§ **Work instructions**:
Search the records for the string "github", then copy each line that has it.

§ **Provided information**:
+++

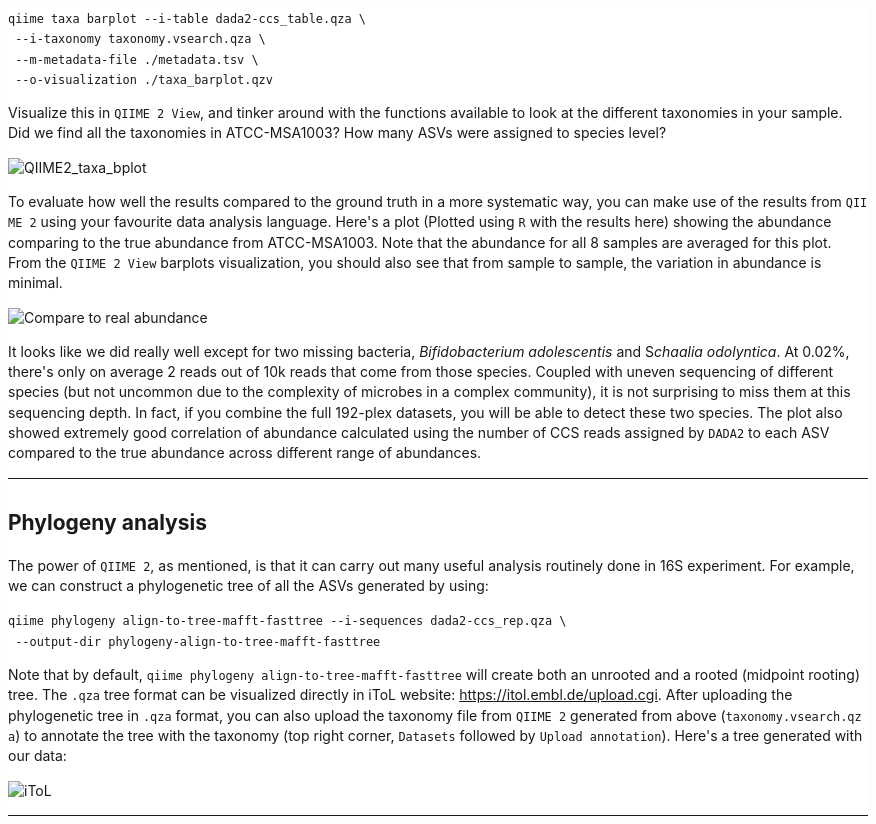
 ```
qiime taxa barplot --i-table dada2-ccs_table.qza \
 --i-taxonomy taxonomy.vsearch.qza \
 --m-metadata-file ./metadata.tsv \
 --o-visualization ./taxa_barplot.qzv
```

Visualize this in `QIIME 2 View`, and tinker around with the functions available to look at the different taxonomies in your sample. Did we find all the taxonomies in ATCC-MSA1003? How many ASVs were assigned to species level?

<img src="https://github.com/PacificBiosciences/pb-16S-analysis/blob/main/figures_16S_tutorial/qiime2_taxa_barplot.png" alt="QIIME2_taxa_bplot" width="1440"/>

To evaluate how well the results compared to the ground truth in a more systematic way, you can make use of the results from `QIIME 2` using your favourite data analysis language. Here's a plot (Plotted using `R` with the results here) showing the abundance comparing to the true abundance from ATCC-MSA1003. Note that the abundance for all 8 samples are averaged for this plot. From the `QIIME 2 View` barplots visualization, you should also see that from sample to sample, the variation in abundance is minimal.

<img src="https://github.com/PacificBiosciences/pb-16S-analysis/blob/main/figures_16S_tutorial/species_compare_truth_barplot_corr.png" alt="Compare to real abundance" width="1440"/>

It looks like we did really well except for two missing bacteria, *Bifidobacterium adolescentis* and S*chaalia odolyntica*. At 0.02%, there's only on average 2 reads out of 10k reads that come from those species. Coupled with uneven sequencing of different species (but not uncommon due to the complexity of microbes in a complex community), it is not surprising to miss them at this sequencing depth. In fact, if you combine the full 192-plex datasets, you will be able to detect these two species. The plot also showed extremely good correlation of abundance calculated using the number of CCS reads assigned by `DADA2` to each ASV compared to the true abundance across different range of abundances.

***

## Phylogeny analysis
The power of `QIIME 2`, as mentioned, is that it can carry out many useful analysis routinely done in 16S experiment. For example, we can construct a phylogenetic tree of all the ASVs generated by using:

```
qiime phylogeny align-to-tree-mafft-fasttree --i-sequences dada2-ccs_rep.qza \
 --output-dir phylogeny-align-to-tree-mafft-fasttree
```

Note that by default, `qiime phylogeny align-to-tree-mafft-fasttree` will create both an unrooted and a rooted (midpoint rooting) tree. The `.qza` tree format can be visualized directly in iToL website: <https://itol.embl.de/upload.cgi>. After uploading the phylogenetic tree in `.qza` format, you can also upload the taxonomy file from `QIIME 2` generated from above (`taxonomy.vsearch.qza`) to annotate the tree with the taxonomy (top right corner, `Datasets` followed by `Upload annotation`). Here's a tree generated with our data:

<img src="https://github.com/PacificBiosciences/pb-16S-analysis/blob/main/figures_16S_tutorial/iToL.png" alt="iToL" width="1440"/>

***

+++

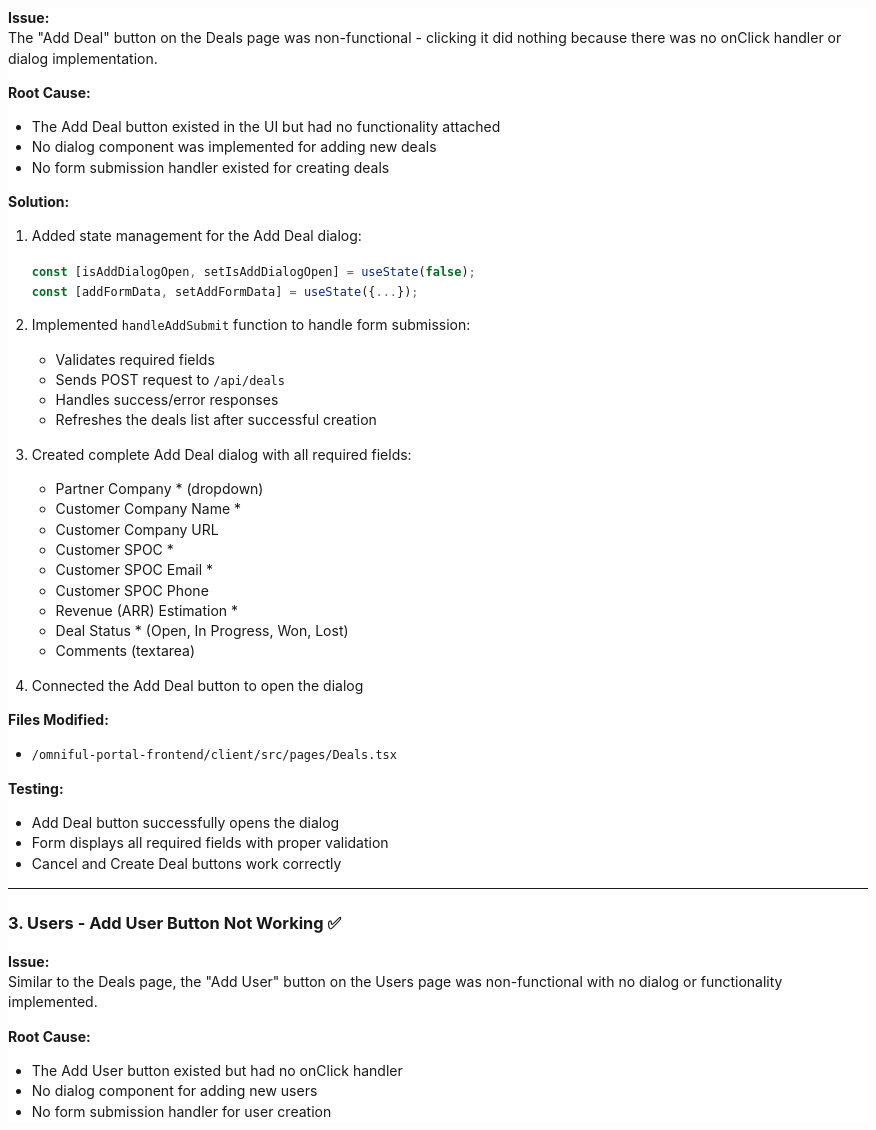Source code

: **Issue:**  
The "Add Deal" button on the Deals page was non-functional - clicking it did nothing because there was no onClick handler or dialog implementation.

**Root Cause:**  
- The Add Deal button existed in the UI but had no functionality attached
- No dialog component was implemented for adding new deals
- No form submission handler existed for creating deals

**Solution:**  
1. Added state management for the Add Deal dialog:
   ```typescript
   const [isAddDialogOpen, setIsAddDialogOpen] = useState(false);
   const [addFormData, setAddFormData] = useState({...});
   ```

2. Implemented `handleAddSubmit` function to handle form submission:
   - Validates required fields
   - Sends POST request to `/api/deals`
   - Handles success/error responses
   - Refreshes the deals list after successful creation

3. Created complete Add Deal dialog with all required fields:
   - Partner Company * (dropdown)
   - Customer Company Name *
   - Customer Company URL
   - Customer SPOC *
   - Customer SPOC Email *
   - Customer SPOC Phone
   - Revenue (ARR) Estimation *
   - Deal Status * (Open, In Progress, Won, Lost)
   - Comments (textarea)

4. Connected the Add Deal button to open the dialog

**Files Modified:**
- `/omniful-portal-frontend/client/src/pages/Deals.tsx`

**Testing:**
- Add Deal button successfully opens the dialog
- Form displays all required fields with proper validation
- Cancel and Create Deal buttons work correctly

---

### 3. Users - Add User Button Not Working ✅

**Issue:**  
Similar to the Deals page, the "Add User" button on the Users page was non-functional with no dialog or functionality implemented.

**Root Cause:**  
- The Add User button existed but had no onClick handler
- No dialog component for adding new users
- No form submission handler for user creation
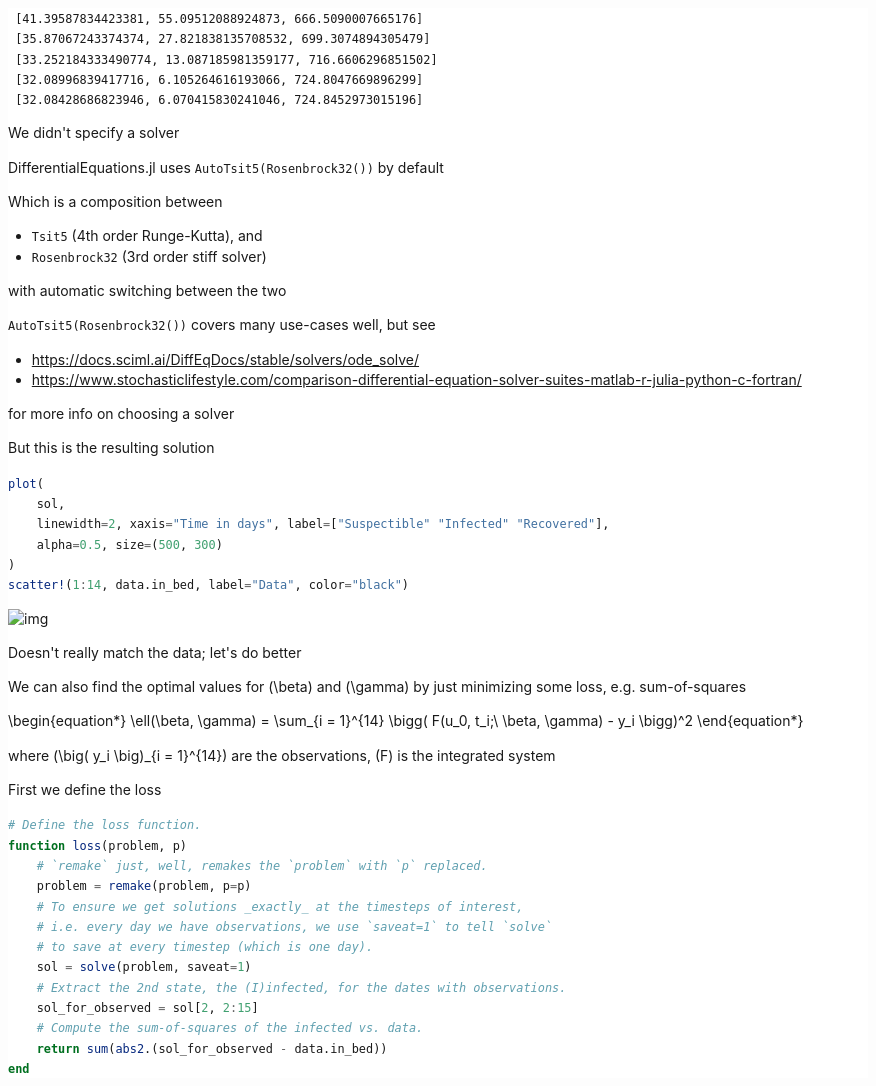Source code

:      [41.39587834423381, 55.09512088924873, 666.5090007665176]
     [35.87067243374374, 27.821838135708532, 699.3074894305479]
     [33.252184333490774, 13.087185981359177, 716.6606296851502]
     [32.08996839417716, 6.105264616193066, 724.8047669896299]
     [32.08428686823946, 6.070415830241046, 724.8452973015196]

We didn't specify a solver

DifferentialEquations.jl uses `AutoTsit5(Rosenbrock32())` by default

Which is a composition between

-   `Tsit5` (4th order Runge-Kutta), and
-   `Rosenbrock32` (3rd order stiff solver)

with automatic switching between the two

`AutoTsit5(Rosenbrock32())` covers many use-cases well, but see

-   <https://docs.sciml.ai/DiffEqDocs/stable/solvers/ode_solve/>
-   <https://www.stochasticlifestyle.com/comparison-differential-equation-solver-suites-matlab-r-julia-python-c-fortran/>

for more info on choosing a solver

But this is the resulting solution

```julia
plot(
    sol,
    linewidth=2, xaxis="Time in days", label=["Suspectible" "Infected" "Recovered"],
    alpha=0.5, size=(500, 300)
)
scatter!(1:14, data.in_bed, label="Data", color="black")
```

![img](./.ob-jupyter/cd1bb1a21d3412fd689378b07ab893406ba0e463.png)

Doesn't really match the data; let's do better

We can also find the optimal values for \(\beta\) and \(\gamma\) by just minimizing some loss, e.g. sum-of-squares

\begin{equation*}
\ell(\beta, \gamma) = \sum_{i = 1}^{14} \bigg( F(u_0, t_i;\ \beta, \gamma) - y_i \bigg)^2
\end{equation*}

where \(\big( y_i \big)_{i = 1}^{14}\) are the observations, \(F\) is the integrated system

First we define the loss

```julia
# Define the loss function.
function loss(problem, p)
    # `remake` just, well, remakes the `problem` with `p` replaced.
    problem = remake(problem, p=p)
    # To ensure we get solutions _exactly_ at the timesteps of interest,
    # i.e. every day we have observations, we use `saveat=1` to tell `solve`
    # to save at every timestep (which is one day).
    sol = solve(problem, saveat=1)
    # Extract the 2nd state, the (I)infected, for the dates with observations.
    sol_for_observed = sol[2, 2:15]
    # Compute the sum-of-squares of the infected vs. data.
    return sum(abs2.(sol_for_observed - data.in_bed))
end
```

+++

§ **Output below**:
<img src="https://github.com/PacificBiosciences/pb-16S-analysis/blob/main/figures_16S_tutorial/qiime2_taxa_barplot.png" alt="QIIME2_taxa_bplot" width="1440"/>
<img src="https://github.com/PacificBiosciences/pb-16S-analysis/blob/main/figures_16S_tutorial/species_compare_truth_barplot_corr.png" alt="Compare to real abundance" width="1440"/>
<img src="https://github.com/PacificBiosciences/pb-16S-analysis/blob/main/figures_16S_tutorial/iToL.png" alt="iToL" width="1440"/>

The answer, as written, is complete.